絶対結婚しようねとか、ずっと一緒だよとか、高校生みたいなことを言うのはとても恥ずかしいし幼く感じてしまうけれど、それでも目の前の彼はそんな一時の感情でポンポンと言葉を発する人ではないと、まだそこまで同じ月日を重ねたわけではなくても理解している。


「もう、それ以上は、今はちょっとムリです」

「はは、キャパオーバー」

「笑い事じゃない」

「これくらいで恥ずかしがられてちゃ先が思いやられるな」


真っ赤になった顔を隠すように両手でカップを持ちながら紅茶をゴクゴクと飲む。解けきれてない砂糖がドロっと流れ込んできて口の中がとても甘い。

心も味覚もドロドロに解けた砂糖みたいな甘さに支配されて、いよいよ耐えきれなくなった私を見て声を上げて笑い出した角名くんの腕をぺしんと叩いた。





「なにそれ、なにそれ…!」

「角名くん本当に何者?漫画から飛び出してきたとかじゃなく?」

「あの見た目にあの雰囲気だから許される発言だよ、しかも絶対本人それを自覚してる。怖いわ…」


ワナワナと震えながら私の話を聞いていた友人達はもう耐えきれんとばかりに声を上げる。

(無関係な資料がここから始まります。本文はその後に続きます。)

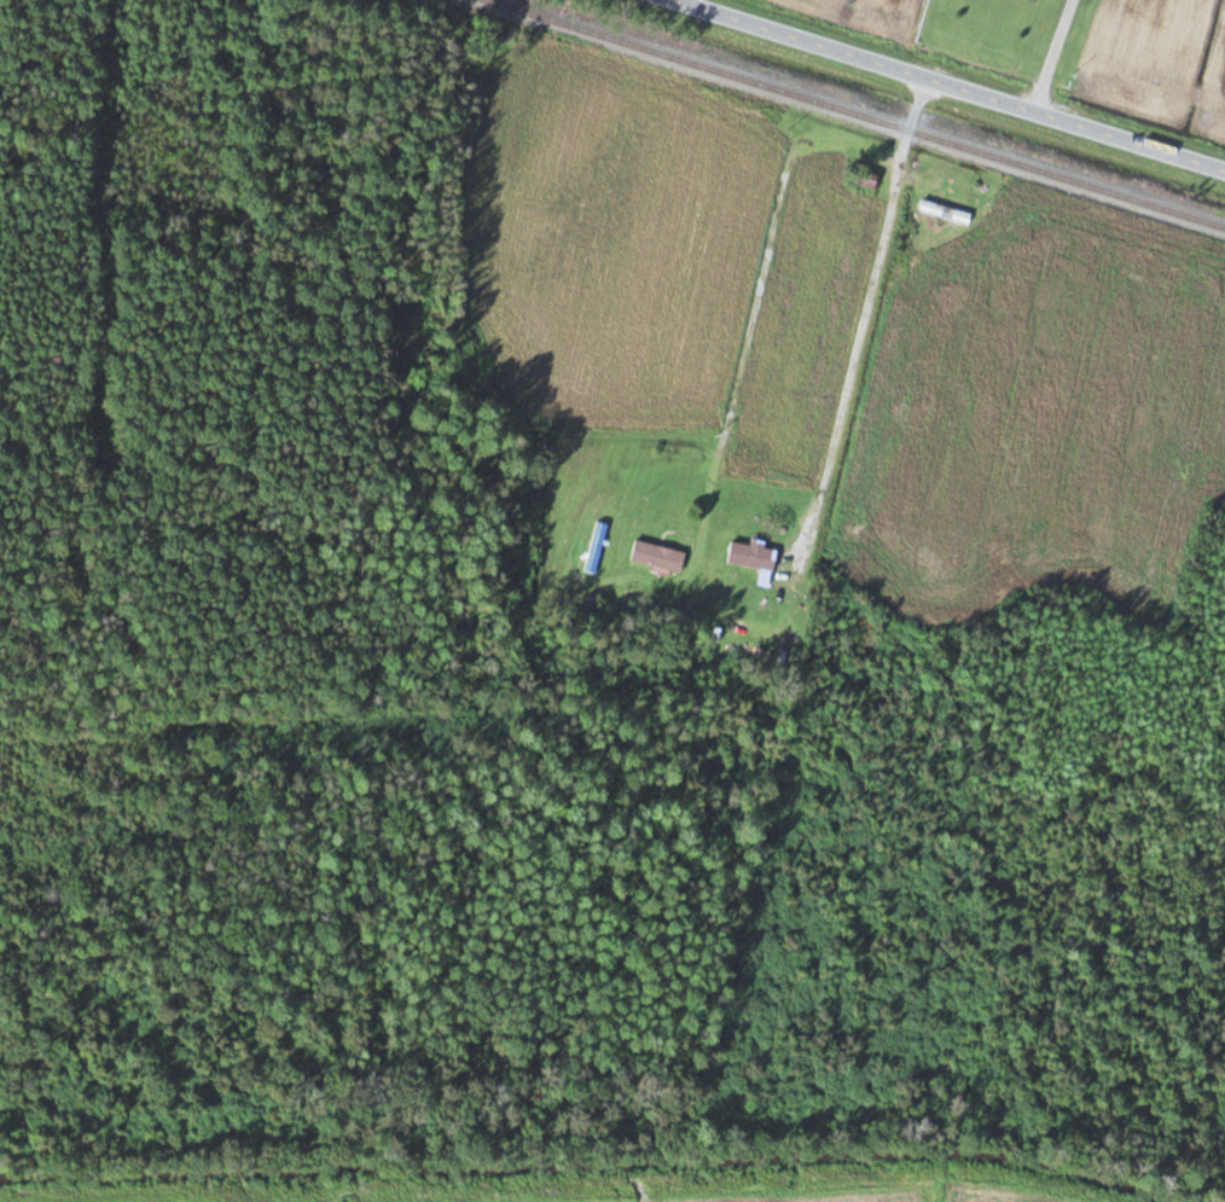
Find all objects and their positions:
road: (1054, 56)
road: (947, 85)
railway: (859, 112)
building: (868, 179)
building: (946, 212)
road: (863, 322)
building: (596, 547)
building: (658, 556)
building: (754, 558)

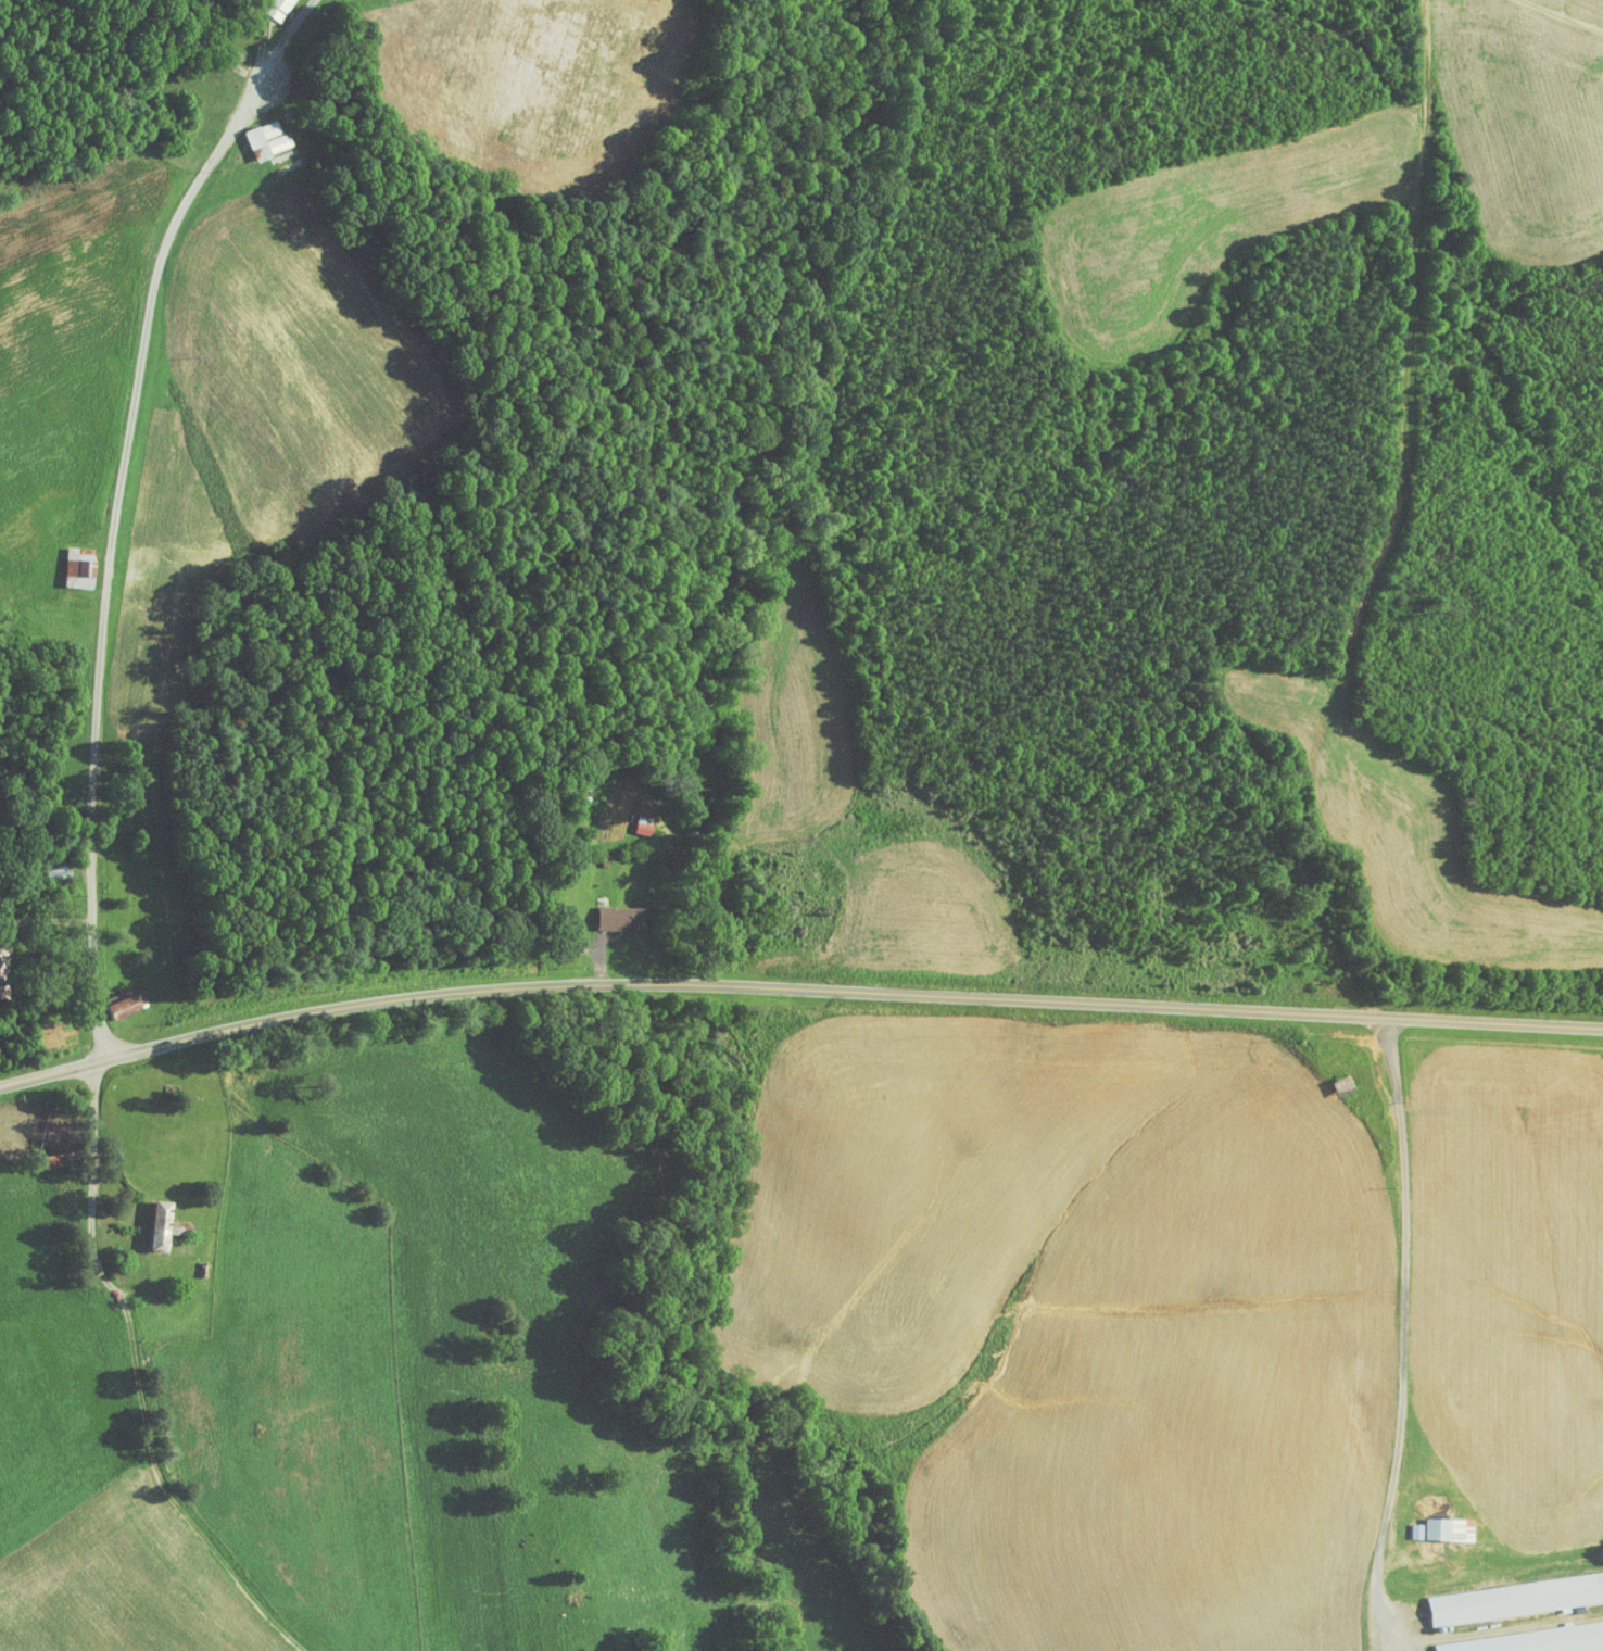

「で、あんたはそれから半年もせずにまんまと同棲を始めたわけだ」

「そうですね…」

「結婚、結婚かぁ…………式には絶対呼んでよね」

「まだ早いって、さすがにそれは今後なにがあるかわからないし」

「あんたそこまで言われててまだそんなこと言ってんの?!」


贅沢すぎるぞとヒートアップしていく友人達をどうどうとなだめると、落ち着いたのかフゥと息を吐き出した友人達はやってられんと言わんばかりに大きく伸びをし始める。


「幸せそうでいいね」

「………うん、それは、そうだね。幸せです」

「はぁ〜ゴチソウサマ。お腹いっぱいです」


優越感、とはちょっと違うけど。周りのこの反応を見ていると彼は本当に素敵な人なんだなって思える。

そう思わせてくれる、角名くんが好きだ。